**Records provided**.
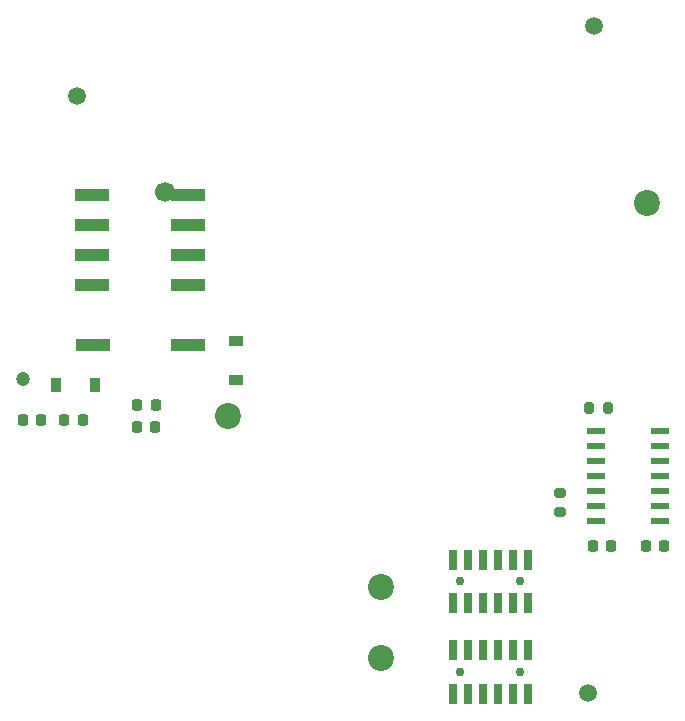
<source format=gbr>
G04 #@! TF.GenerationSoftware,KiCad,Pcbnew,8.0.8+dfsg-1*
G04 #@! TF.CreationDate,2025-03-16T16:51:27-04:00*
G04 #@! TF.ProjectId,RUST_Daughterboard,52555354-5f44-4617-9567-68746572626f,rev?*
G04 #@! TF.SameCoordinates,Original*
G04 #@! TF.FileFunction,Soldermask,Bot*
G04 #@! TF.FilePolarity,Negative*
%FSLAX46Y46*%
G04 Gerber Fmt 4.6, Leading zero omitted, Abs format (unit mm)*
G04 Created by KiCad (PCBNEW 8.0.8+dfsg-1) date 2025-03-16 16:51:27*
%MOMM*%
%LPD*%
G01*
G04 APERTURE LIST*
G04 Aperture macros list*
%AMRoundRect*
0 Rectangle with rounded corners*
0 $1 Rounding radius*
0 $2 $3 $4 $5 $6 $7 $8 $9 X,Y pos of 4 corners*
0 Add a 4 corners polygon primitive as box body*
4,1,4,$2,$3,$4,$5,$6,$7,$8,$9,$2,$3,0*
0 Add four circle primitives for the rounded corners*
1,1,$1+$1,$2,$3*
1,1,$1+$1,$4,$5*
1,1,$1+$1,$6,$7*
1,1,$1+$1,$8,$9*
0 Add four rect primitives between the rounded corners*
20,1,$1+$1,$2,$3,$4,$5,0*
20,1,$1+$1,$4,$5,$6,$7,0*
20,1,$1+$1,$6,$7,$8,$9,0*
20,1,$1+$1,$8,$9,$2,$3,0*%
G04 Aperture macros list end*
%ADD10C,2.200000*%
%ADD11C,1.200000*%
%ADD12C,1.700000*%
%ADD13RoundRect,0.218750X0.218750X0.256250X-0.218750X0.256250X-0.218750X-0.256250X0.218750X-0.256250X0*%
%ADD14C,0.760000*%
%ADD15R,0.740000X1.675000*%
%ADD16C,1.500000*%
%ADD17RoundRect,0.225000X0.225000X0.250000X-0.225000X0.250000X-0.225000X-0.250000X0.225000X-0.250000X0*%
%ADD18R,3.000000X1.110000*%
%ADD19R,0.900000X1.200000*%
%ADD20RoundRect,0.200000X0.275000X-0.200000X0.275000X0.200000X-0.275000X0.200000X-0.275000X-0.200000X0*%
%ADD21R,1.200000X0.900000*%
%ADD22RoundRect,0.200000X0.200000X0.275000X-0.200000X0.275000X-0.200000X-0.275000X0.200000X-0.275000X0*%
%ADD23RoundRect,0.225000X-0.225000X-0.250000X0.225000X-0.250000X0.225000X0.250000X-0.225000X0.250000X0*%
%ADD24R,1.500000X0.600000*%
G04 APERTURE END LIST*
D10*
X141000000Y-113500000D03*
X176500000Y-95500000D03*
X154000000Y-134000000D03*
D11*
X123690000Y-110360000D03*
D12*
X135665000Y-94555000D03*
D13*
X128712500Y-113850000D03*
X127137500Y-113850000D03*
D14*
X160660000Y-135200000D03*
X165740000Y-135200000D03*
D15*
X160025000Y-137040000D03*
X160025000Y-133360000D03*
X161295000Y-137040000D03*
X161295000Y-133360000D03*
X162565000Y-137040000D03*
X162565000Y-133360000D03*
X163835000Y-137040000D03*
X163835000Y-133360000D03*
X165105000Y-137040000D03*
X165105000Y-133360000D03*
X166375000Y-137040000D03*
X166375000Y-133360000D03*
D13*
X134862500Y-114400000D03*
X133287500Y-114400000D03*
D16*
X172000000Y-80500000D03*
D17*
X134875000Y-112550000D03*
X133325000Y-112550000D03*
D16*
X128200000Y-86400000D03*
D17*
X125200000Y-113825000D03*
X123650000Y-113825000D03*
D14*
X160660000Y-127500000D03*
X165740000Y-127500000D03*
D15*
X160025000Y-129340000D03*
X160025000Y-125660000D03*
X161295000Y-129340000D03*
X161295000Y-125660000D03*
X162565000Y-129340000D03*
X162565000Y-125660000D03*
X163835000Y-129340000D03*
X163835000Y-125660000D03*
X165105000Y-129340000D03*
X165105000Y-125660000D03*
X166375000Y-129340000D03*
X166375000Y-125660000D03*
D18*
X129614000Y-107530000D03*
X129486000Y-102450000D03*
X129486000Y-99910000D03*
X129486000Y-97370000D03*
X129486000Y-94830000D03*
X137614000Y-94830000D03*
X137614000Y-97370000D03*
X137614000Y-99910000D03*
X137614000Y-102450000D03*
X137614000Y-107530000D03*
D19*
X126450000Y-110900000D03*
X129750000Y-110900000D03*
D20*
X169150000Y-121675000D03*
X169150000Y-120025000D03*
D21*
X141700000Y-110450000D03*
X141700000Y-107150000D03*
D10*
X154000000Y-128000000D03*
D22*
X173225000Y-112850000D03*
X171575000Y-112850000D03*
D17*
X177925000Y-124500000D03*
X176375000Y-124500000D03*
D23*
X171925000Y-124550000D03*
X173475000Y-124550000D03*
D16*
X171500000Y-137000000D03*
D24*
X172150000Y-122410000D03*
X172150000Y-121140000D03*
X172150000Y-119870000D03*
X172150000Y-118600000D03*
X172150000Y-117330000D03*
X172150000Y-116060000D03*
X172150000Y-114790000D03*
X177550000Y-114790000D03*
X177550000Y-116060000D03*
X177550000Y-117330000D03*
X177550000Y-118600000D03*
X177550000Y-119870000D03*
X177550000Y-121140000D03*
X177550000Y-122410000D03*
M02*

</source>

**Instructions to follow**. Consider the entries above and return each line with the string "macros".

**Finished task**.
G04 Aperture macros list*
G04 Aperture macros list end*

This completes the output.